Diary of an Anxious Black Women has an interesting discussion that complicates the concept of safe spaces vs. white male privilege in the classroom. I encourage you to check it out, as I believe her discussion to have interesting implications for rhet/comp pedagogy. Perhaps this can help some of us struggling with the writing as activity (writing courses with content-based themes) vs. writing as the subject of inquiry (writing courses with writing as the subject/content) debate that still plagues may first-year writing programs. With the rise of presidential election/politics/rhetoric, (at least in my mind ) this debate may seem to be resurrecting.
For some less familiar with this debate, there's tension in rhet/comp pedagogical scholarship to determine whether content-based themes (race, class, gender, politics, etc.) should be used in content-based first-year writing courses. Critics of this idea charge that more time is being spent debating these topics, while less time is being spent teaching students how to write. Critics also charge that we shouldn't introduce themed topics like race, class, or gender into the classroom, since writing teachers are not trained sociologists/political scientists/women's studies scholar/critical race theorists, etc.
Proponents of introducing content-based themes into first-year writing classes argue that we not ignore the identities students bring into the classroom because our students are raced, classed, and gendered and do bring with them their rich and extensive ideological histories. These proponents would also argue that their research is interdisciplinary enough to account for topics in women studies, sociology, etc., thus making them qualified enough to cover such topics in first-year writing. And finally, many of these proponents charge that in real writing situations, writers write about something. Therefore, why not have them write about topics that affect and influence our everyday practices?

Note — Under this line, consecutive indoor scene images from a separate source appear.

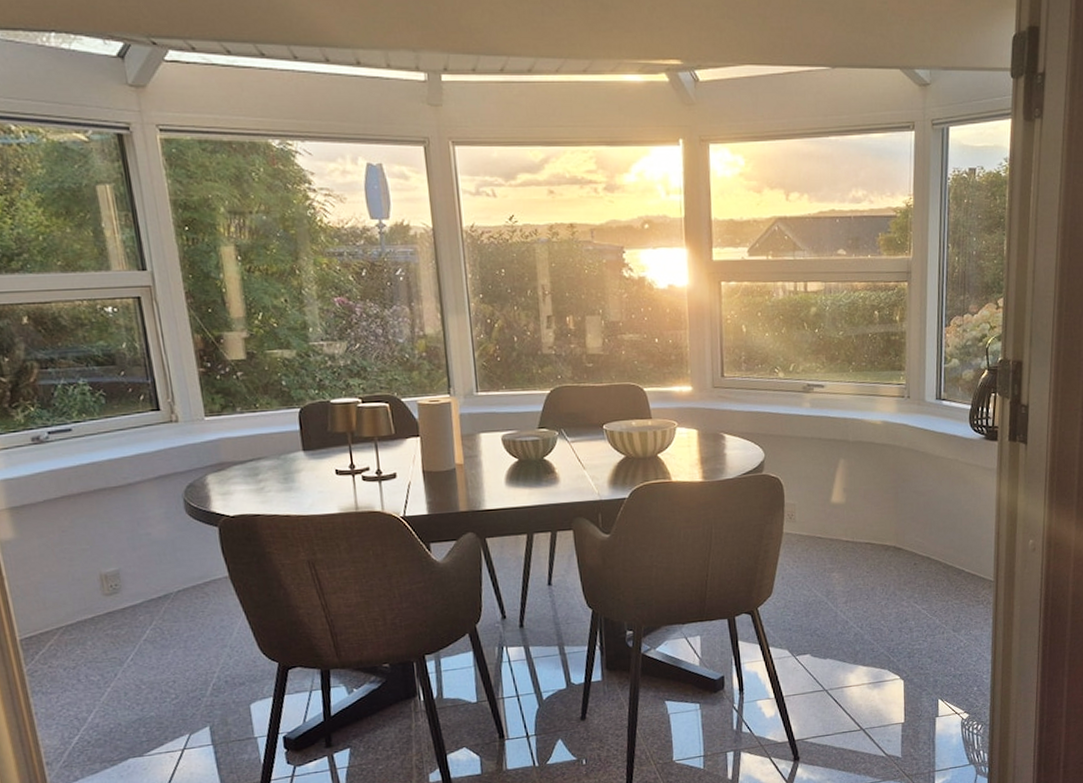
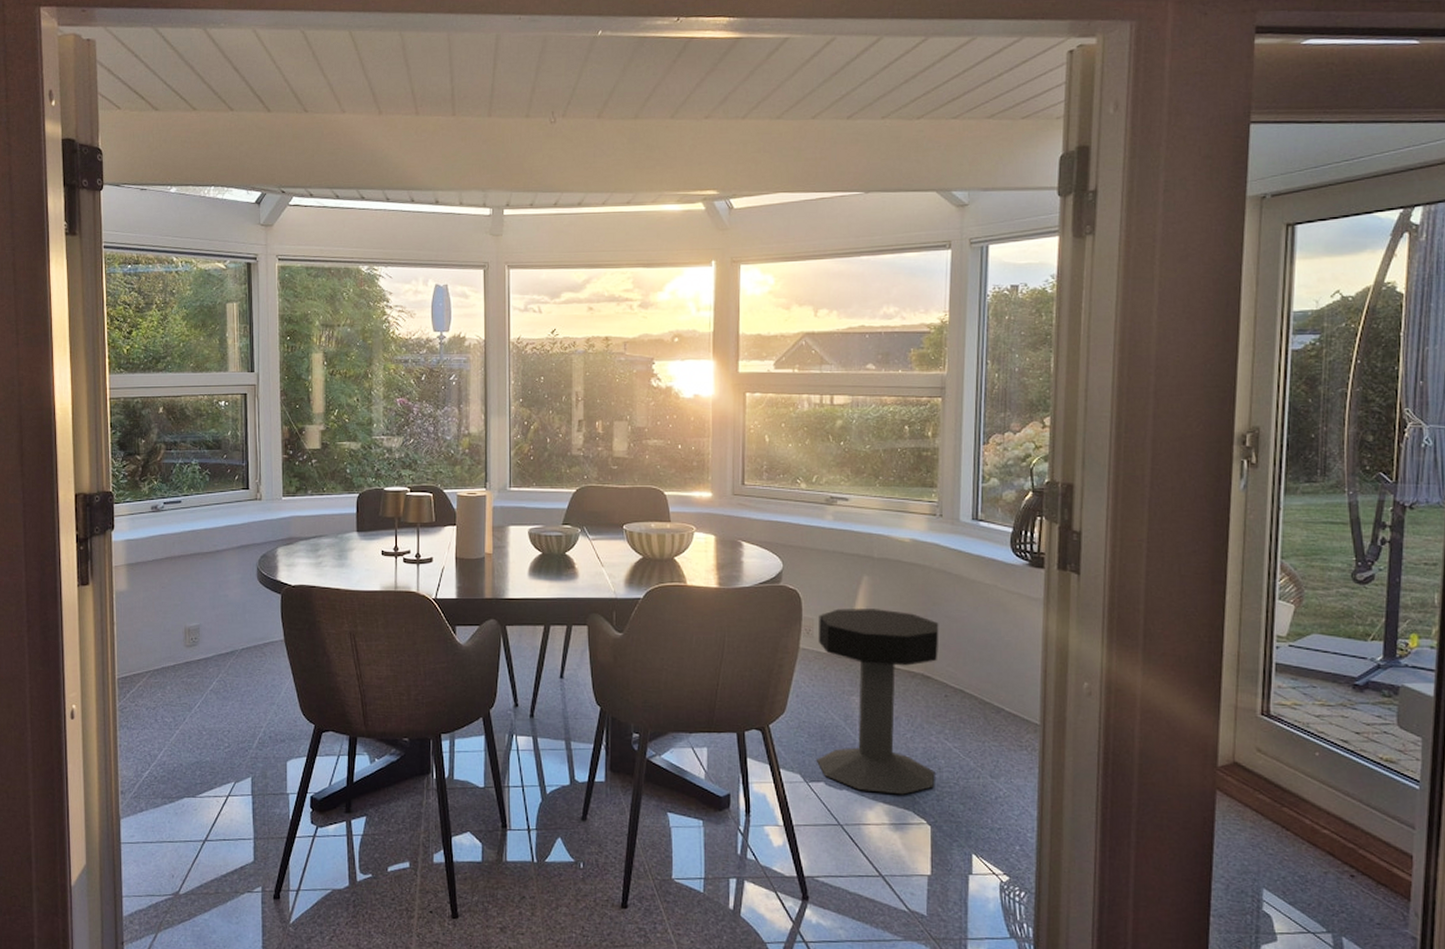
side table: none [800,489,909,658] -> present [816,609,939,795]

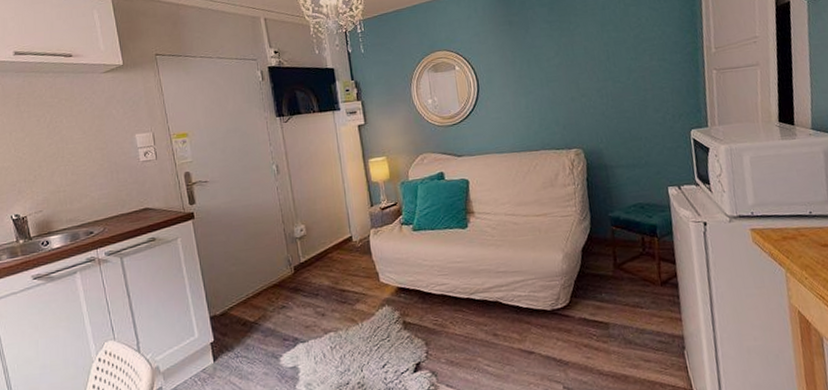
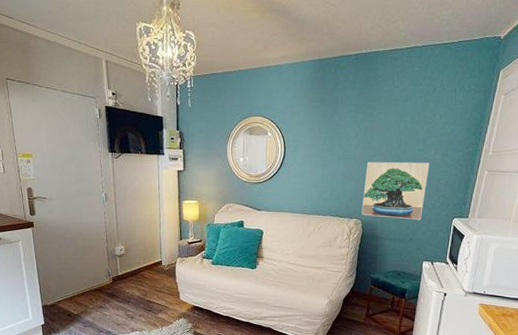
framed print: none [575,71,653,143] -> present [361,161,430,220]

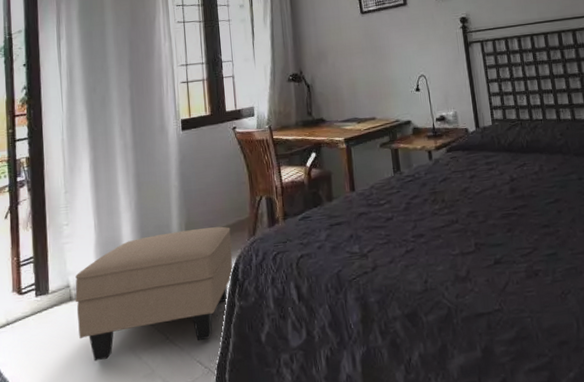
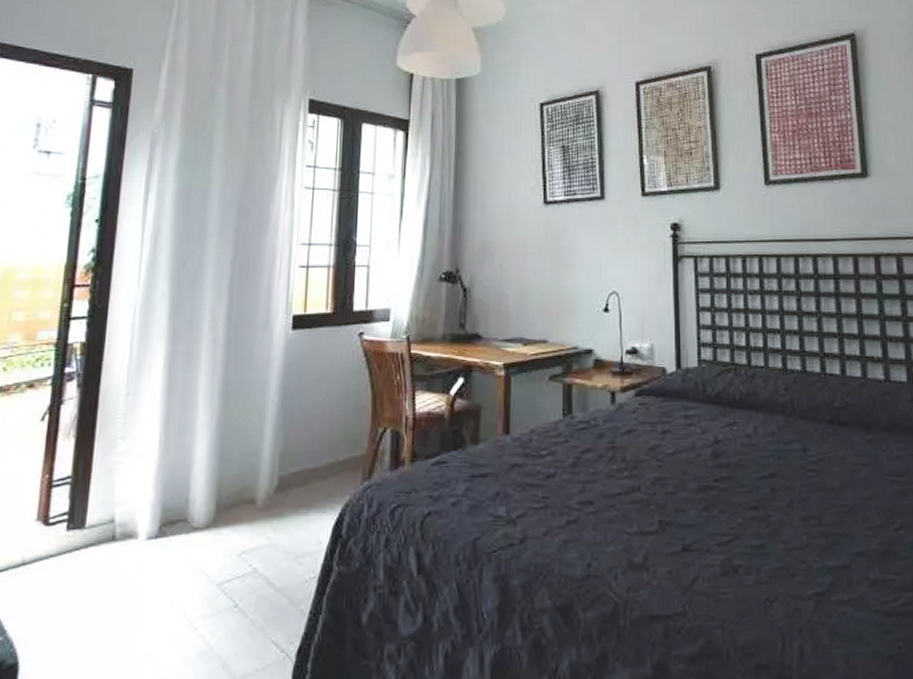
ottoman: present [75,226,233,361] -> none [117,462,340,627]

Personally, I think a first-year writing class can do both (that, is cover content-based themes and keep the focus on writing). At my institution, our Tier I Writing Committee has worked quite extensively to make sure that the focus is still on writing, even though we have several content-based first-year writing courses that cover race, gender, class, service learning, technology, law and justice, American thought, radical thought etc. The key is making a shared curriculum with writing-focused/literacy focused assignments that are flexible enough to cover different content-based areas (we've composed a programmatic guidebook that speaks to many of these concerns). For example, the first assignment in our sequence is a literacy autobiography assignment. Some instructors adapt this by assigning linguistic literacy autobiographies using discussions of Ebonics (race, sociolinguistics, rhet/comp scholarship) as a lens. Others construct gendered linguistic literacy autobiographies, asking students to discuss how their language use is influenced by gender norms. For instructors whose courses focus on science and technology, they have students write technological literacy autobiographies that ask students to discuss their literacy acquisition to learning different video game technologies. So it can be done.
I digressed a bit, now back to the Diary of an Anxious Black Women post. I encourage you all to read her post because I don't want writing teachers to use the challenges that she experiences as an excuse to ignore white privilege, race, class, or gender discussions in the classroom. They can be addressed quite productively, while still keeping the focus on writing, since we are teaching a writing course, and not a Women's Studies course.